# Your goal
Using the material below, copy every line where "which" appears.

──────── Supplied records

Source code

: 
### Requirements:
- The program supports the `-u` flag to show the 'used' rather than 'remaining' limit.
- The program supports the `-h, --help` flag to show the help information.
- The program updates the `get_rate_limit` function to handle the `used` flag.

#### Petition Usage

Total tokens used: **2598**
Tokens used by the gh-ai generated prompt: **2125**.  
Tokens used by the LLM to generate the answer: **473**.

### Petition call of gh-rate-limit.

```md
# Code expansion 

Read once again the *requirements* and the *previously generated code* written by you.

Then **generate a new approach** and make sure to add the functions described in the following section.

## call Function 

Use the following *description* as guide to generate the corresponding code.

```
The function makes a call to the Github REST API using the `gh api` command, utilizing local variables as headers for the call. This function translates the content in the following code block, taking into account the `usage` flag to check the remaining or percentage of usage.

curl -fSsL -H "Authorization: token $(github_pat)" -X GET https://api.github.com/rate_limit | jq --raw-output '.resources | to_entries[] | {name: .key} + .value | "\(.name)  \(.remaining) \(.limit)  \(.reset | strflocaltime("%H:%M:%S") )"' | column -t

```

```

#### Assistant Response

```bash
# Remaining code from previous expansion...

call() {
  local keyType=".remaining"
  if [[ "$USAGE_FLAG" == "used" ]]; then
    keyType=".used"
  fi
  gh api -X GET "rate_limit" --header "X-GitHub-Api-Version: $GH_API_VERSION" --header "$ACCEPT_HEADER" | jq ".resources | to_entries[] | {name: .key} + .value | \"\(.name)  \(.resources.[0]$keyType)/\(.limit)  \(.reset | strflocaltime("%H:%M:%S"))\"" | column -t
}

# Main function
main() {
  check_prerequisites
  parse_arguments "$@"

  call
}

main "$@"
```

────────────────
──────── Supplied records

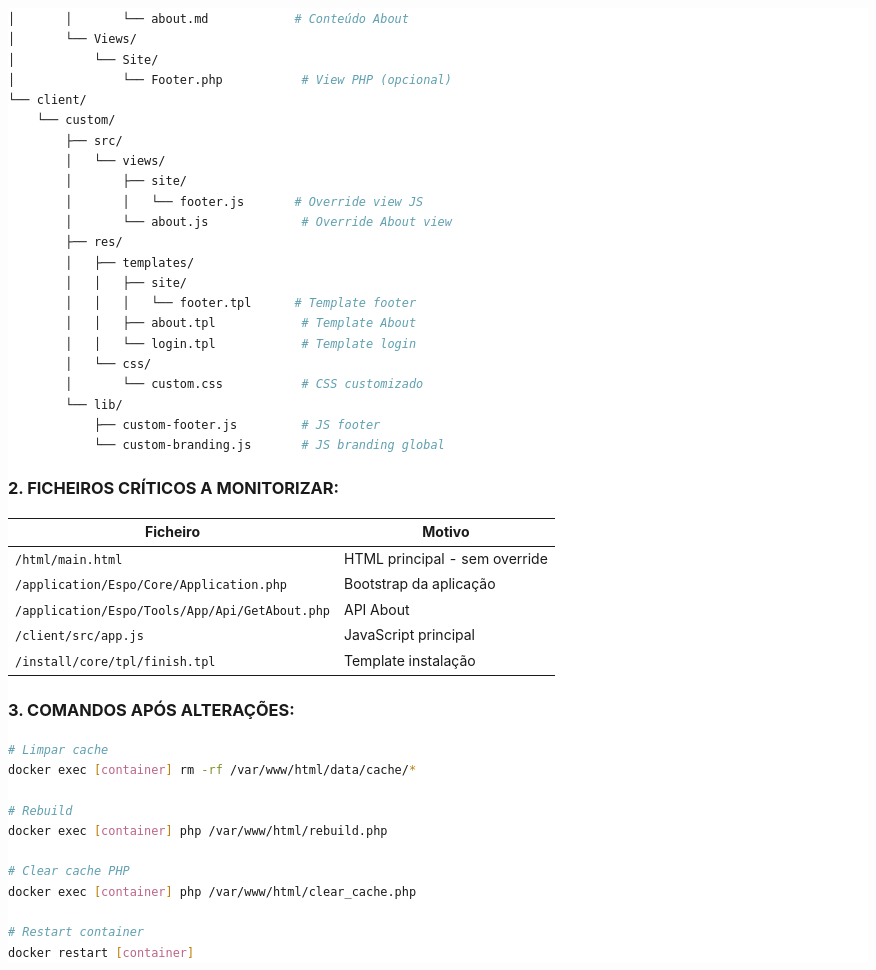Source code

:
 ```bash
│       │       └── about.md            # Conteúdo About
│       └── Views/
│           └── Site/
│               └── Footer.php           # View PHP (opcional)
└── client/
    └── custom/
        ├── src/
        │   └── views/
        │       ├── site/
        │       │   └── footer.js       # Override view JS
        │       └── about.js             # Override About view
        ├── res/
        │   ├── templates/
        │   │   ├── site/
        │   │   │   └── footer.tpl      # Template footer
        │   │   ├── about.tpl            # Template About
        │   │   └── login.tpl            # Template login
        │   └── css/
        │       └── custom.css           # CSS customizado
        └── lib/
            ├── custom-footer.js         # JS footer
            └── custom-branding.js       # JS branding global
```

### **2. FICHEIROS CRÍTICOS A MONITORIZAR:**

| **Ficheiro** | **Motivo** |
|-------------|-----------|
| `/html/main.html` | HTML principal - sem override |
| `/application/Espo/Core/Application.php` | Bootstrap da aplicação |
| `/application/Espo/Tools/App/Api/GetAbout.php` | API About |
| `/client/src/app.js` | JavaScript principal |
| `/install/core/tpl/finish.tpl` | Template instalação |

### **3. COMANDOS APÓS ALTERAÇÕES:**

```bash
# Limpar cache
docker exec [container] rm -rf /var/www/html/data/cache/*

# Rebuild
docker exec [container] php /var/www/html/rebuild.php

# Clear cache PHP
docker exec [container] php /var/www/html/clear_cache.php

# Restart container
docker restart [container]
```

────────────────
──────── Supplied records

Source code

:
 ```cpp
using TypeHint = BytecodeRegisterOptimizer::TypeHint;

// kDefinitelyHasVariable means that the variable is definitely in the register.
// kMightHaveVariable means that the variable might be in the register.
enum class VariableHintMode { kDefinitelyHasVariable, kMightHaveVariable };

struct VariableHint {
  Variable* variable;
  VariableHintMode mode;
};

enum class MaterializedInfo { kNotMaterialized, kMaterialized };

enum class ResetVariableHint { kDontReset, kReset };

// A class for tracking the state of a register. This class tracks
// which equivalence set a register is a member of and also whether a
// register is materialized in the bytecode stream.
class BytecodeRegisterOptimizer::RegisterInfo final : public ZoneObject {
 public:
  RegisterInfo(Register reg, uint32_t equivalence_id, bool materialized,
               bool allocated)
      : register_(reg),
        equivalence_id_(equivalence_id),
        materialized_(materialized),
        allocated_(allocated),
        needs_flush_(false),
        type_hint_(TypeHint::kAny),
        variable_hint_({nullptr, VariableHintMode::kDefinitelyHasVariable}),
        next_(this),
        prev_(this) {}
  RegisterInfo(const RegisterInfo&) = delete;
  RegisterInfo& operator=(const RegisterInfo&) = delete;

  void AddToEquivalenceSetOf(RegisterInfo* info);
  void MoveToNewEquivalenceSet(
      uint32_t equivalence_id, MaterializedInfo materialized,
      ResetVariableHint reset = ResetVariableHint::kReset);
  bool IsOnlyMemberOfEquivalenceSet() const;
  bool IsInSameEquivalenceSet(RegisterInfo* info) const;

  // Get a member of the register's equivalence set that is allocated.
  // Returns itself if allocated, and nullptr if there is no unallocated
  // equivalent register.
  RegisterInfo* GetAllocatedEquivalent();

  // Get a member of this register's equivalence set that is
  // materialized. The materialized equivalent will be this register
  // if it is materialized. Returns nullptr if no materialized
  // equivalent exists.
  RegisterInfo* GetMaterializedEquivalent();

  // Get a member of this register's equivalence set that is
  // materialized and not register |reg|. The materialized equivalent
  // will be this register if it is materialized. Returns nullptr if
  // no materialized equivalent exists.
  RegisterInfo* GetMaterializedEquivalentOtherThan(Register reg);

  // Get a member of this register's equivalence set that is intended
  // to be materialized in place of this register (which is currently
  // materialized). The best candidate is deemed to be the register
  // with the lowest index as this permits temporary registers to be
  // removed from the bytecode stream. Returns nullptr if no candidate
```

────────────────

# Answer space
// which equivalence set a register is a member of and also whether a
  // to be materialized in place of this register (which is currently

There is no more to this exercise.